**RECORDS SUPPLIED:**
───

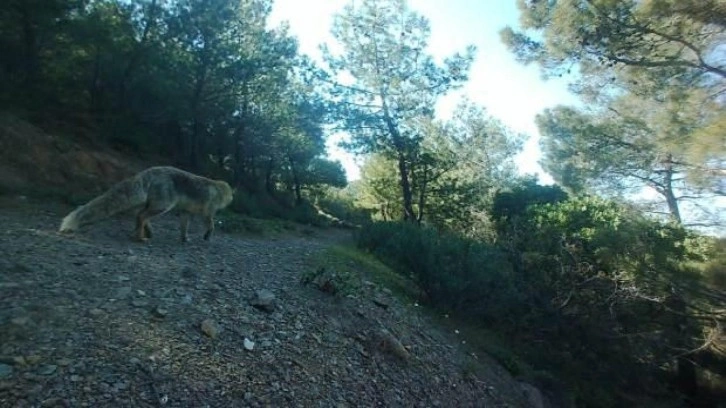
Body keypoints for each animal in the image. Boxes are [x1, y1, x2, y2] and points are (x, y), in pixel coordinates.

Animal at [60, 166, 236, 242]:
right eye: (229, 198)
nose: (231, 201)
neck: (218, 189)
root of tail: (150, 171)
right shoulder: (208, 212)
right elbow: (211, 225)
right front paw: (207, 236)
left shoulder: (185, 212)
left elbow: (184, 228)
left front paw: (184, 238)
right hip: (163, 206)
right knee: (141, 216)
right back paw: (140, 237)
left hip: (153, 205)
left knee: (140, 216)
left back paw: (144, 233)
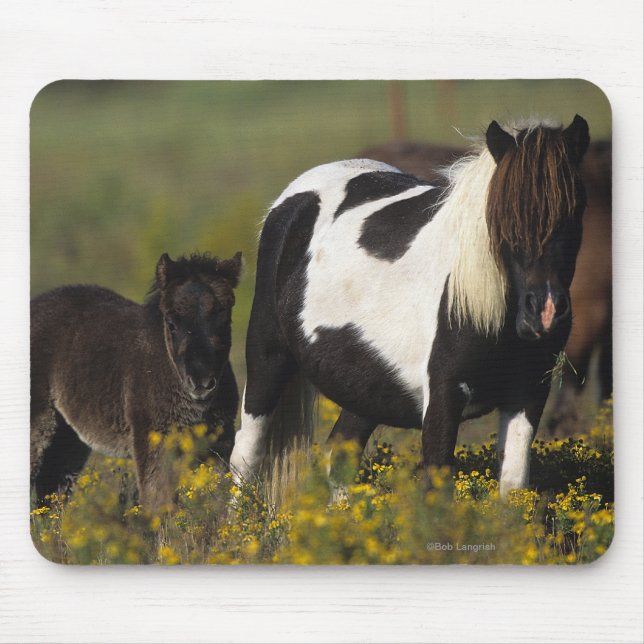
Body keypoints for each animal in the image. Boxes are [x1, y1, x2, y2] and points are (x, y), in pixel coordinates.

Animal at [31, 251, 242, 508]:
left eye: (225, 319)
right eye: (171, 323)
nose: (201, 382)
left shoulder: (218, 443)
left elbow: (217, 500)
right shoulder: (152, 442)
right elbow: (159, 502)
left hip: (68, 437)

───

**WHAT NEEDS TO BE DONE:**
Return each line of the data where the word "shoulder" appears.

**WRITTEN ANSWER:**
right shoulder: (208, 212)
left shoulder: (185, 212)
left shoulder: (218, 443)
right shoulder: (152, 442)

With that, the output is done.